- Problems
a: According to the excerpt on Edison's phonograph, on what date did Sara Bernhardt visit Edison at Menlo Park?
b: List every title that the excerpt on Edison's phonograph says was spoken or recited into the phonograph during Sara Bernhardt's visit.
c: Continue the excerpt on Edison's phonograph, starting right after its final sentence.

- Text excerpt
#####

The Fame the Phonograph Brought Edison

On April 18, 1878, Edison was requested to go to Washington D.C., because President Rutherford B. Hayes wanted to hear the much talked about talking machine, so Edison took this model phonograph and gave the President’s family, cabinet officers and friends entertainment.  On November 28, 1880, Sara Bernhardt, the famous French tragedienne, while on her American tour, visited Edison at Menlo Park, NJ.  She was so infatuated with the wonderful Menlo Park wizard that she spent nearly the whole day going through the laboratory and having explained to her by Edison, himself, the wonders of the place.  She was particularly interested in the phonograph.  She spoke into the phonograph French passages from Phedre and Hernani and Edison recited from John Brown’s Body and Yankee Doodle.

#####

- Provided data
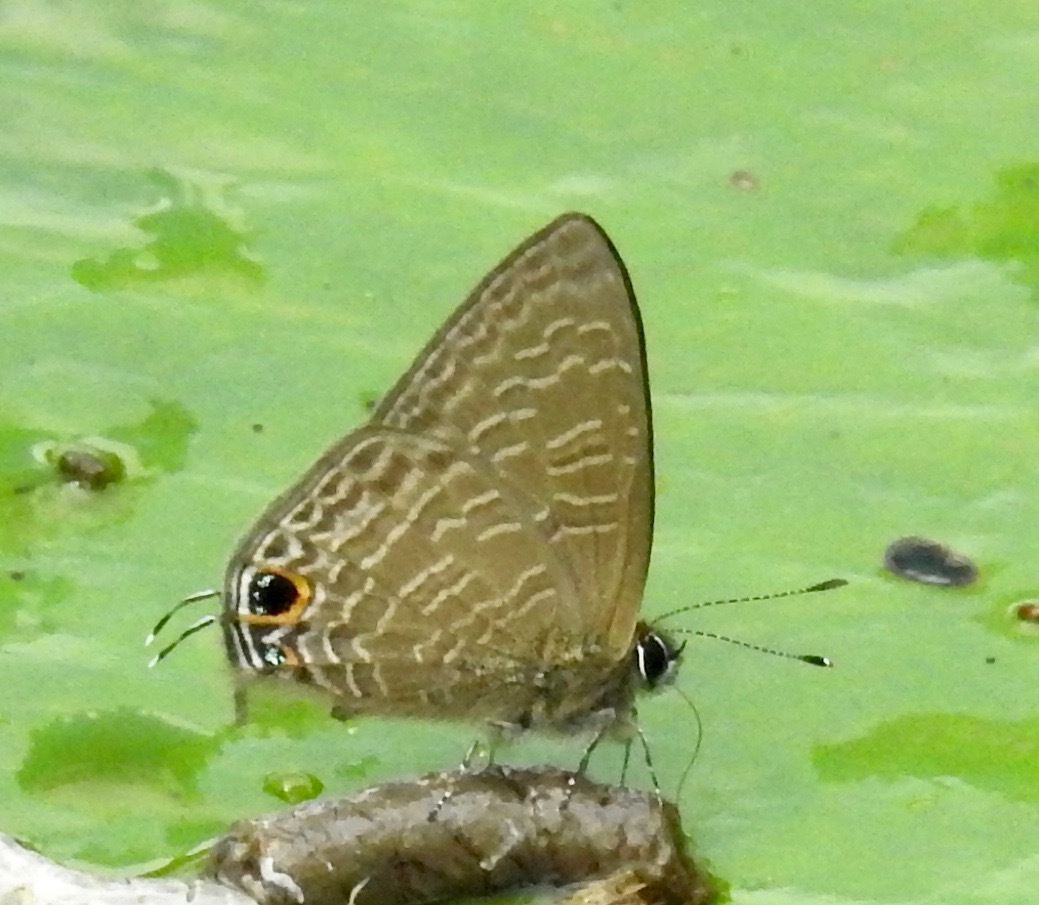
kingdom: Animalia
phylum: Arthropoda
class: Insecta
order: Lepidoptera
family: Lycaenidae
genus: Ionolyce
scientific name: Ionolyce helicon
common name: Pointed line blue
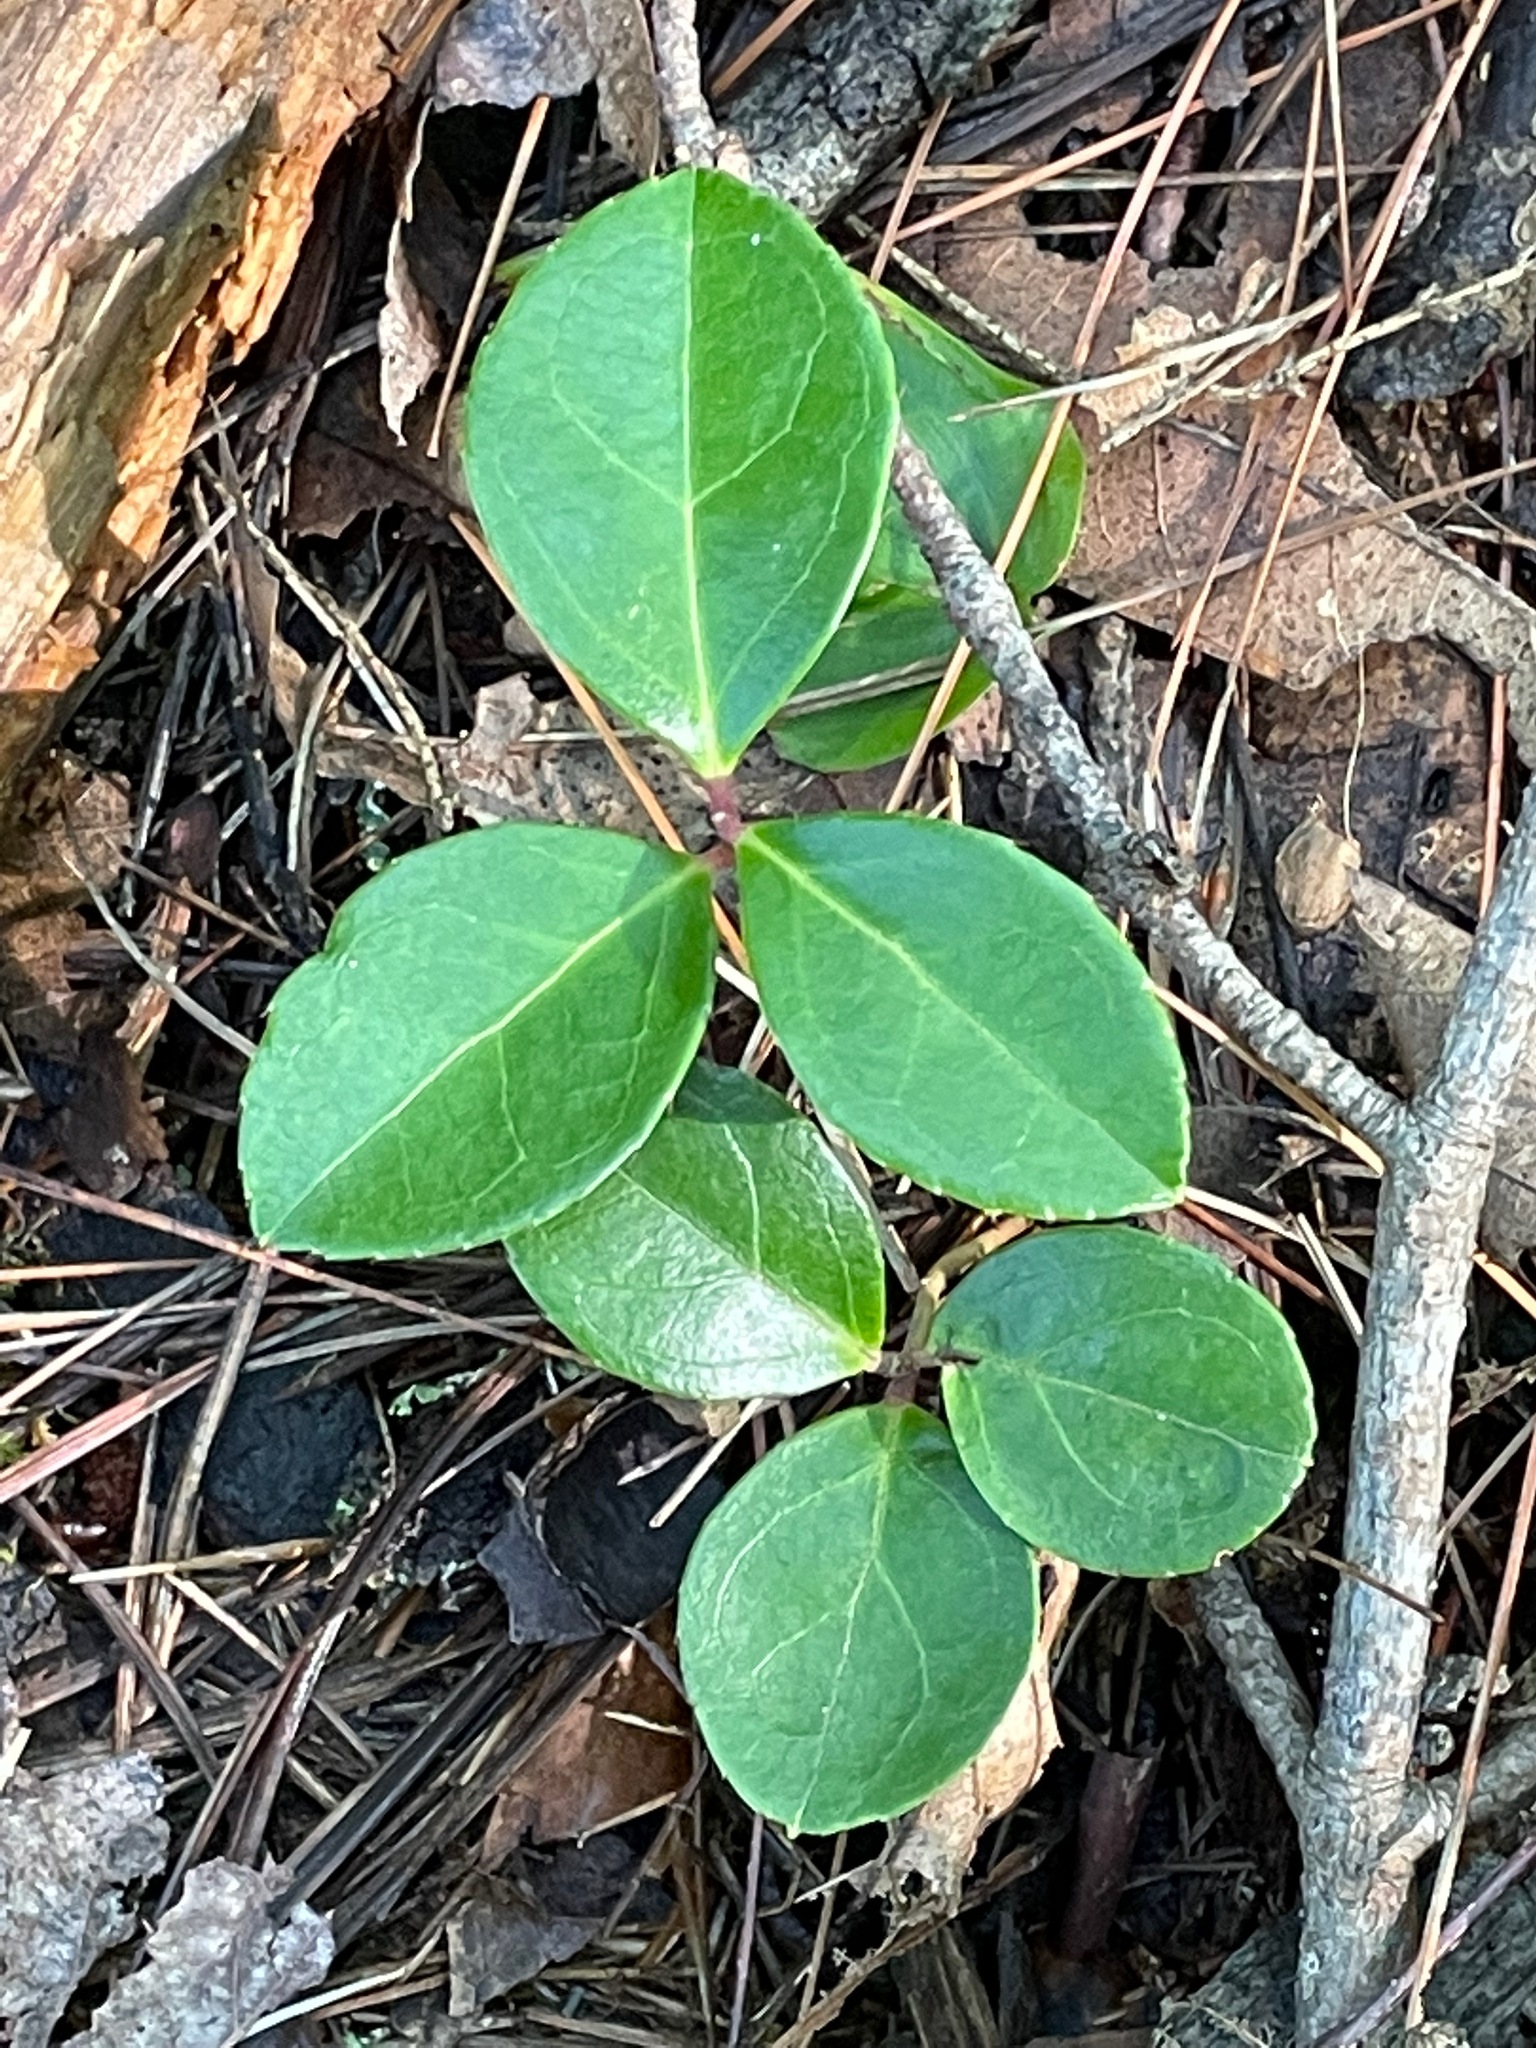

#####

- Per-task outputs
a: November 28, 1880.

b: Phedre, Hernani, John Brown's Body, Yankee Doodle

c:
Edison Describes How the Phonograph Works

“I was experimenting on an automatic method of recording telegraph messages on a disk of paper laid on a revolving platen, exactly the same as the disk talking machine of today.  Over this was placed a cylinder disk of paper.  An electromagnet with the embossing pint connected to an arm traveled over the disk, and any signals given through the magnets were embossed on the disk of paper.  If this disk was removed from the machine and put on a similar machine provided with a contact point, the embossed record would cause the signals to be repeated into another wire.  From my experiments on the telephone I knew the power of a diaphragm to take up sound vibrations.  Instead of using a disk, I designed a little machine using a cylinder provided with grooves around the surface.  Over this was placed tin foil which easily received and recorded the movements of the diaphragm.”